Uap Kopi
Day 3
Dia tersenyum dari balik uap kopi yang menggepul diatas kopi hitam yang selalu ia pesan.
"Jadi bagaimana? Sudah menemukan kerja?"
Aku jelas menggeleng lemah, merunduk, dan meremas celana bahan hitam yang aku kenakan.

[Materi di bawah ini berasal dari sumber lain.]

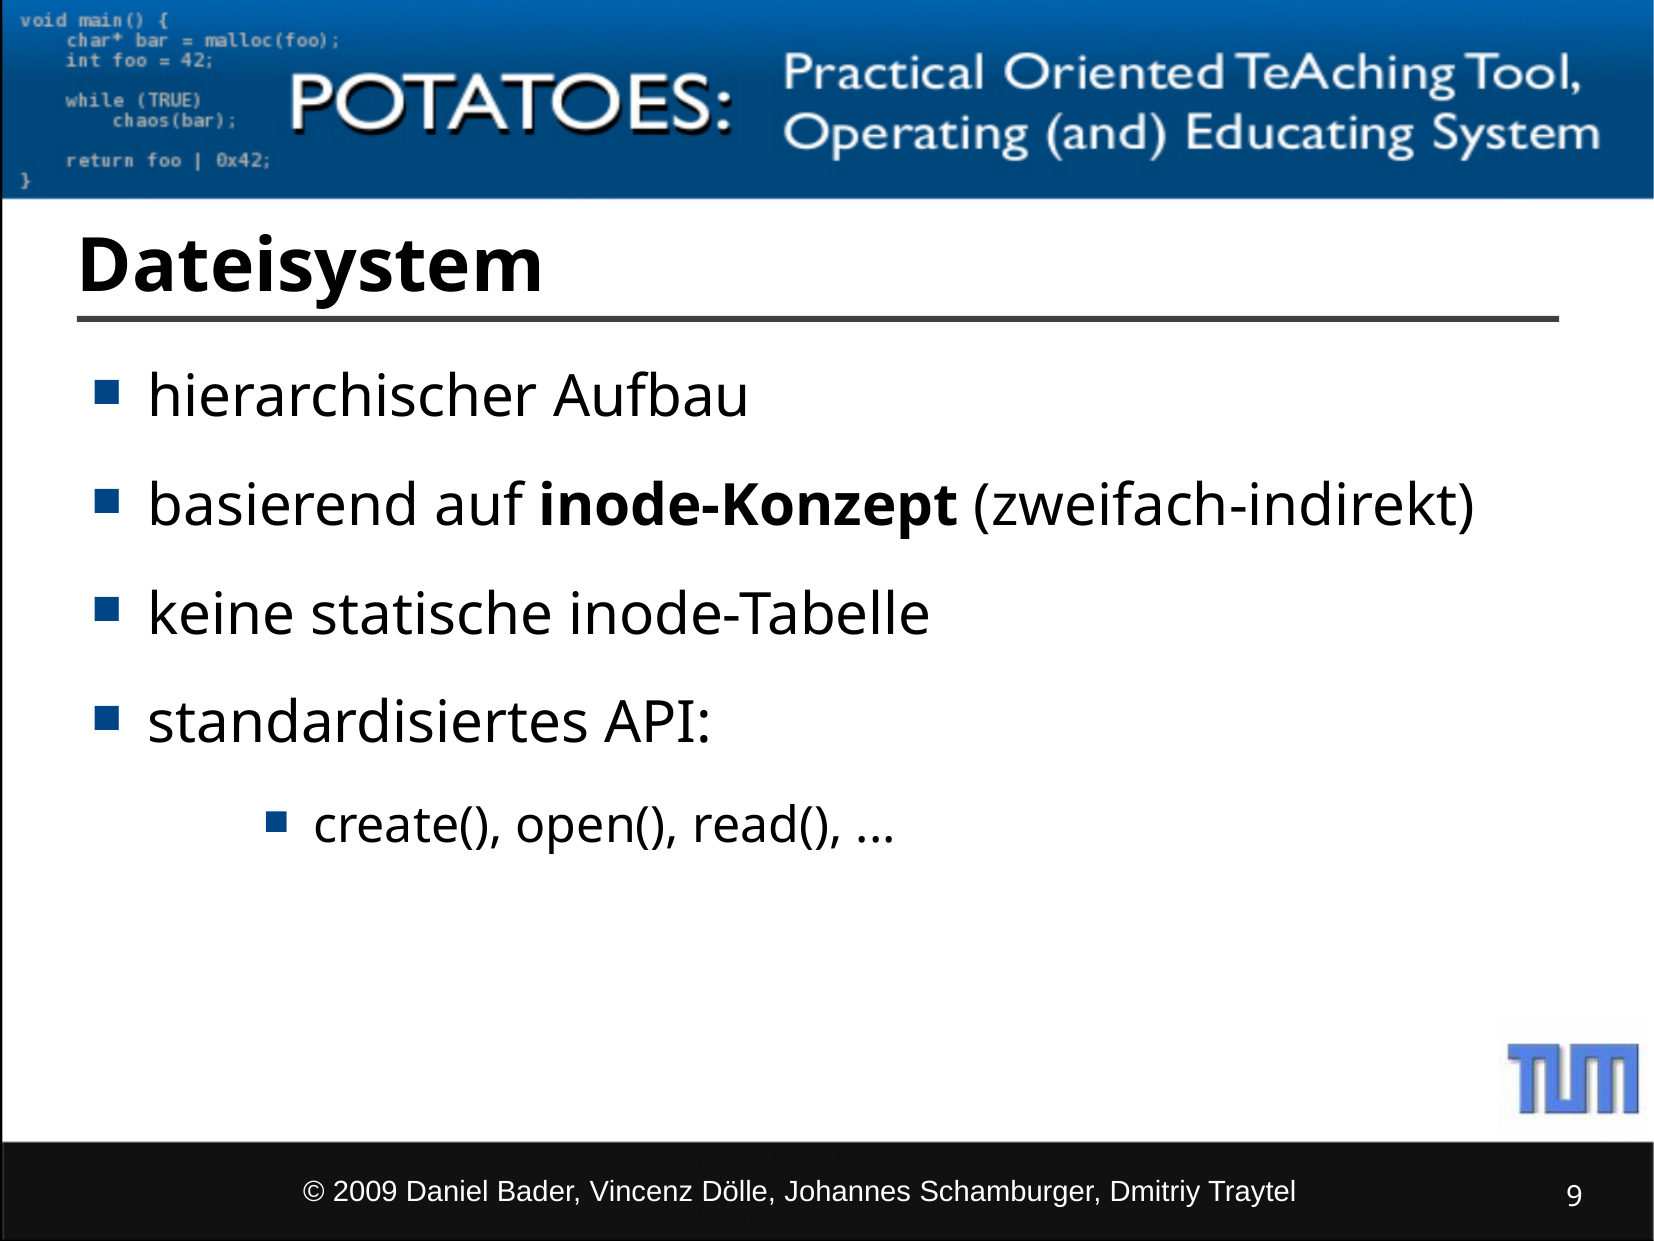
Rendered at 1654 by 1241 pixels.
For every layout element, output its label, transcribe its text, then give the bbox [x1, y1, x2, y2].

list hierarchischer Aufbau basierend auf inode-Konzept (zweifach-indirekt) keine statische inode-Tabelle standardisiertes API: create(), open(), read(), ... [76, 354, 1565, 1149]
picture [0, 0, 1654, 1241]
title Dateisystem [76, 219, 1565, 307]
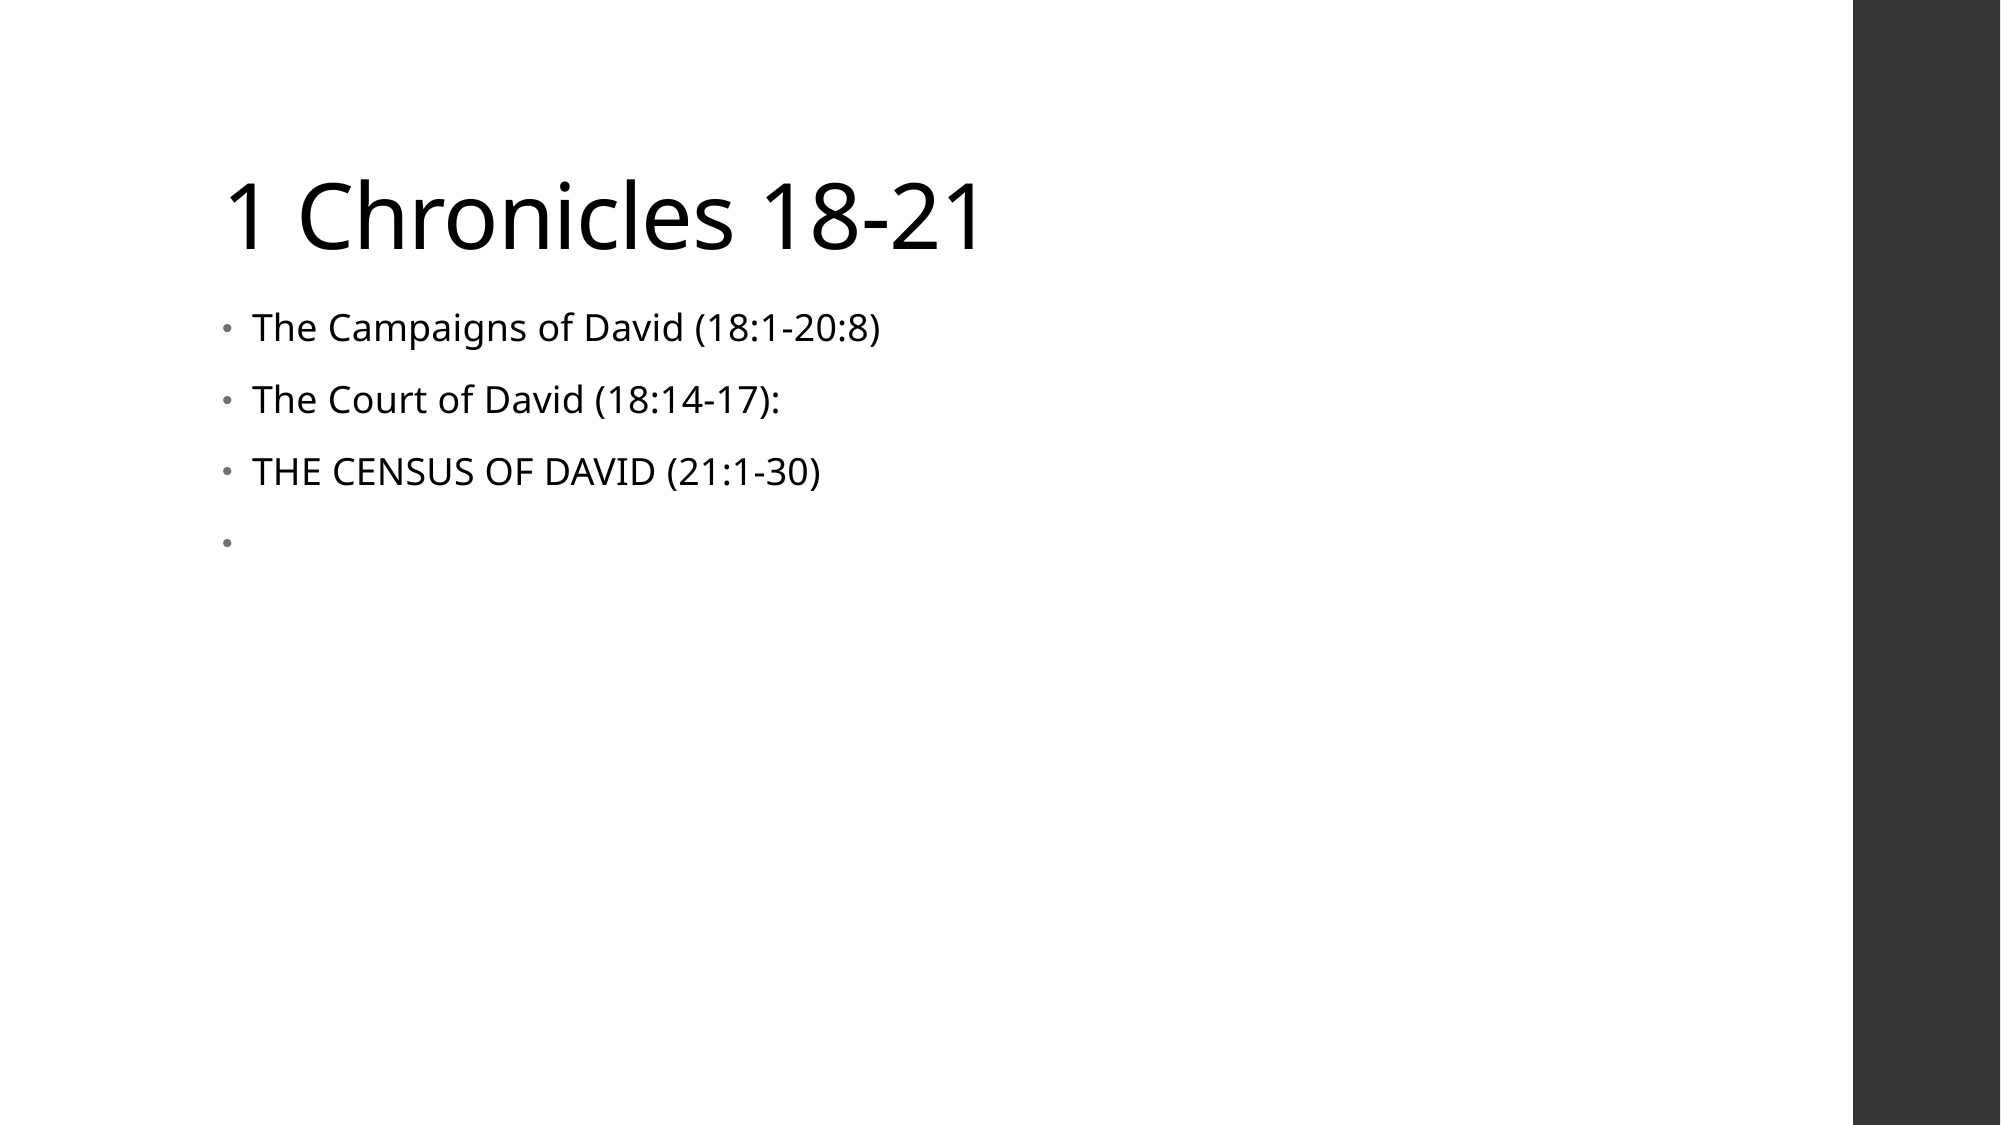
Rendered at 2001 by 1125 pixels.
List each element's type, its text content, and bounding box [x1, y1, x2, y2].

title 1 Chronicles 18-21 [206, 60, 1797, 278]
list The Campaigns of David (18:1-20:8) The Court of David (18:14-17): THE CENSUS OF DAVID (21:1-30) [206, 299, 1617, 1014]
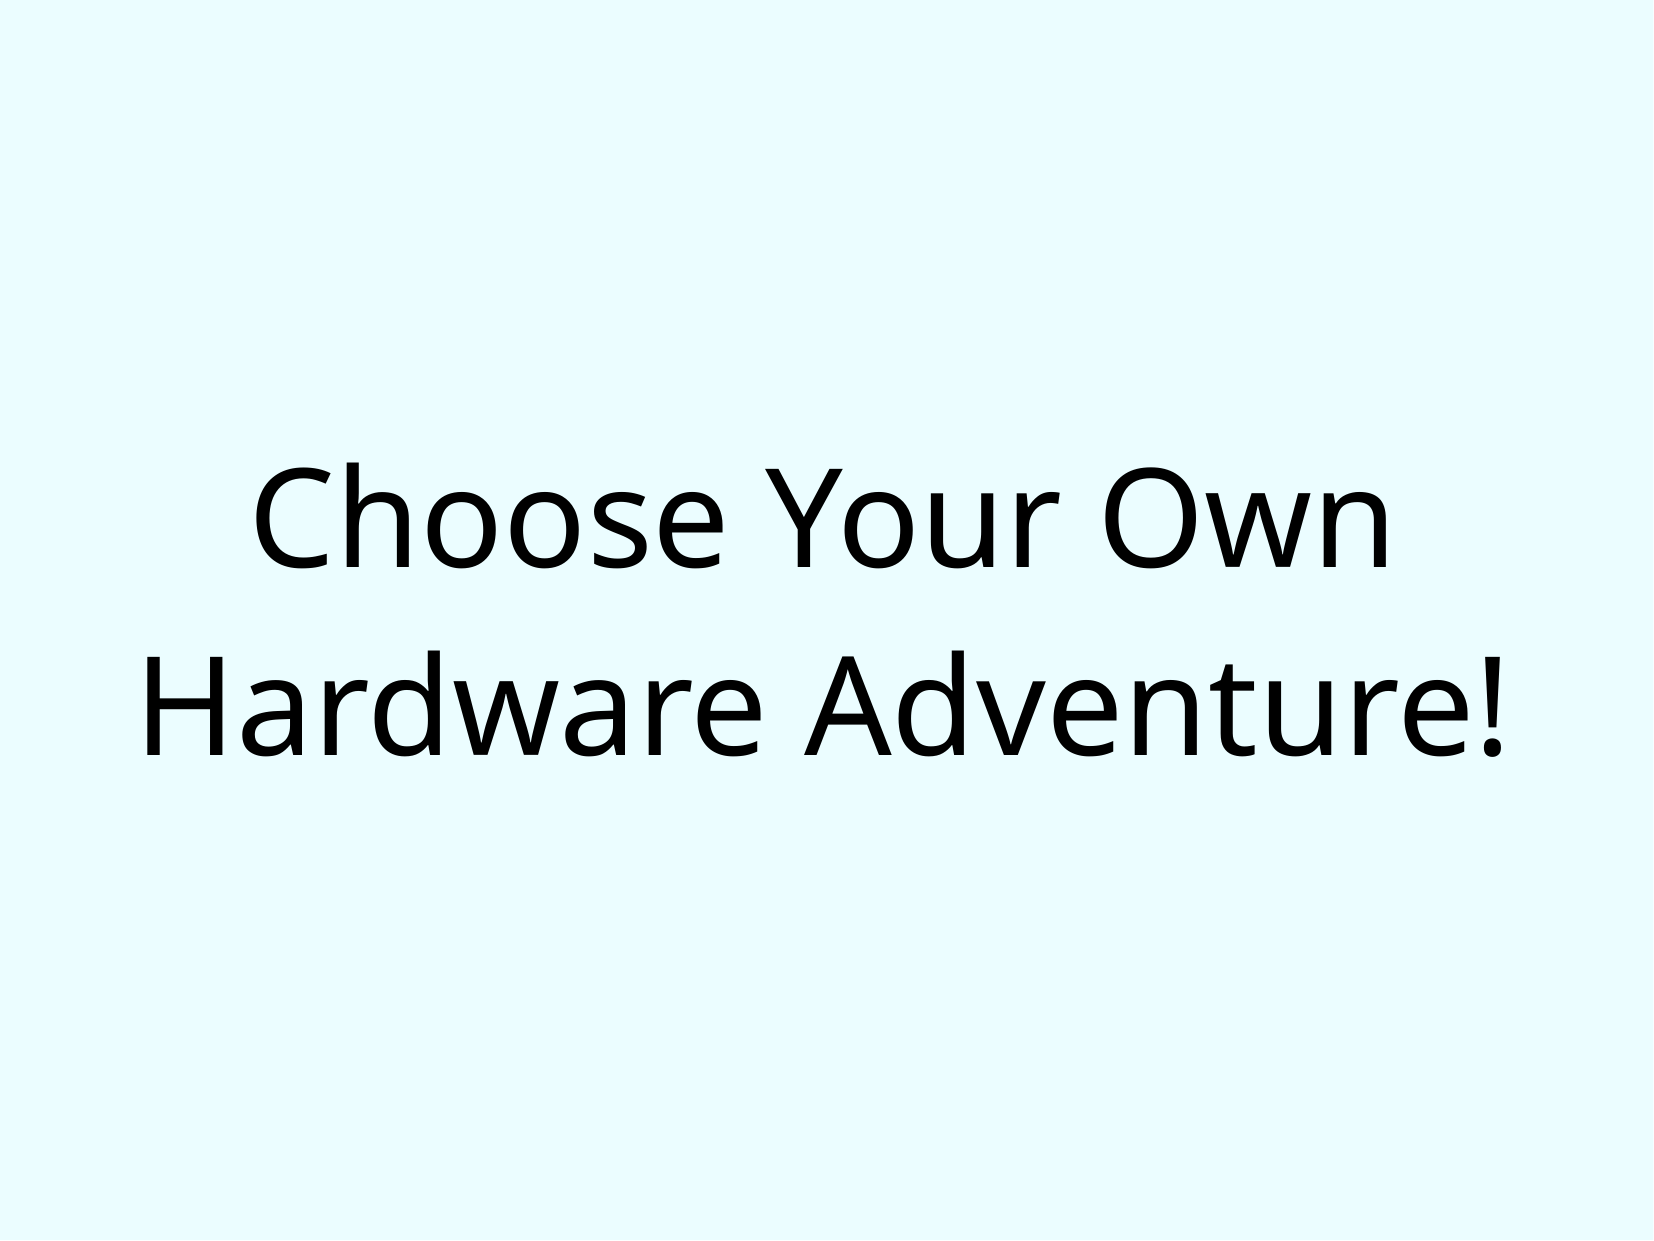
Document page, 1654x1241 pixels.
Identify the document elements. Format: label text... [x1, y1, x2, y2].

text_box Choose Your Own Hardware Adventure! [79, 0, 1568, 1229]
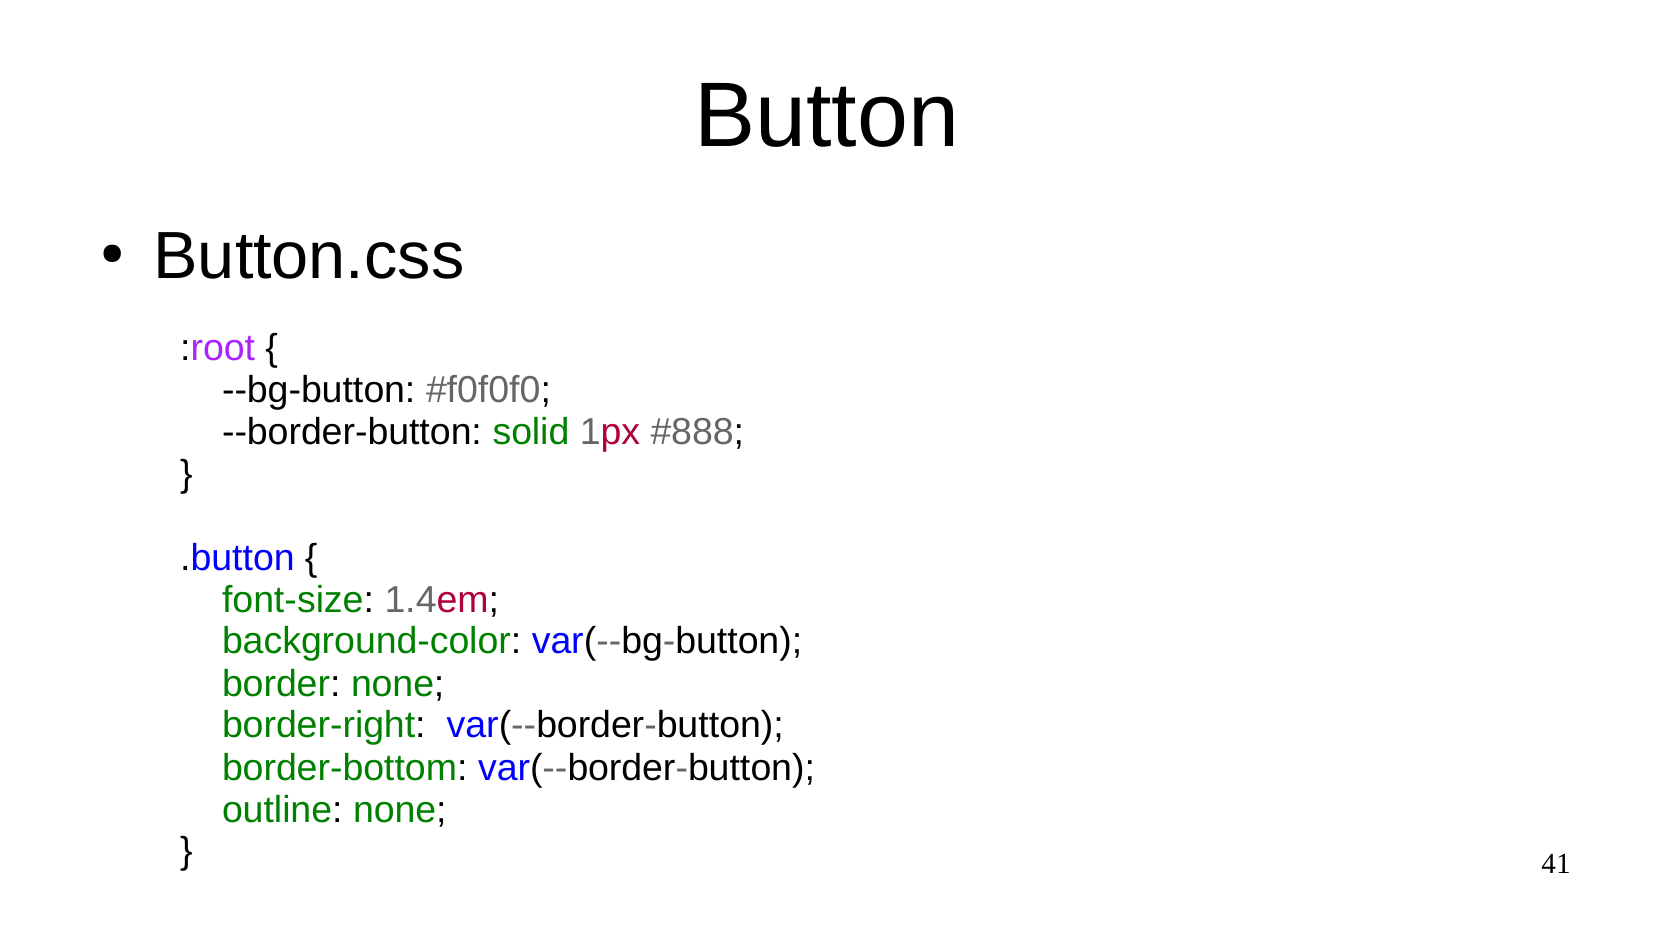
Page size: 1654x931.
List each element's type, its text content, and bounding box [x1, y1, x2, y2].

text_box :root { --bg-button: #f0f0f0; --border-button: solid 1px #888; } .button { font-size: 1.4em; background-color: var(--bg-button); border: none; border-right: var(--border-button); border-bottom: var(--border-button); outline: none; } [165, 318, 1341, 880]
list Button.css [82, 217, 1571, 758]
title Button [82, 37, 1571, 193]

"Belum," lirihku. Sungguh diriku ini sangat sial dan menyedihkan, hingga tak berani memandang dunia.
Dia tersenyum kembali.
"Nggak papa, melangkah pelan itu bukan sebuah dosa," ucapnya membuatku kembali mendongak.
Memandangi wajah tampannya yang terkena cahaya matahari yang mengintip lewat ventilasi kafe di sore kala itu. Tidak terlalu jelas, namun garis di wajahnya terlihat begitu halus, hingga membuatku terpana beberapa saat.
"Benar tidak apa-apa? Saya takut kalau dihina keluarga besar," balasku mengutarakan sebuah masalah yang selama ini membuatku pusing.
"Kan saya sudah bilang, jangan memikirkan orang lain."
Aku terdiam.
"Anggap saja itu hanyalah kicauan burung yang hanya lewat di atap rumah, anggap saja itu hanyalah suara angin besar yang lewat sesekali."
Aku terdiam, lagi.
Dia memang selalu membuatku tenang.
"Terima kasih, kamu selalu baik."
Dia tersenyum kembali di balik uap kopi yang perlahan menghilang, begitu pula dengan dirinya.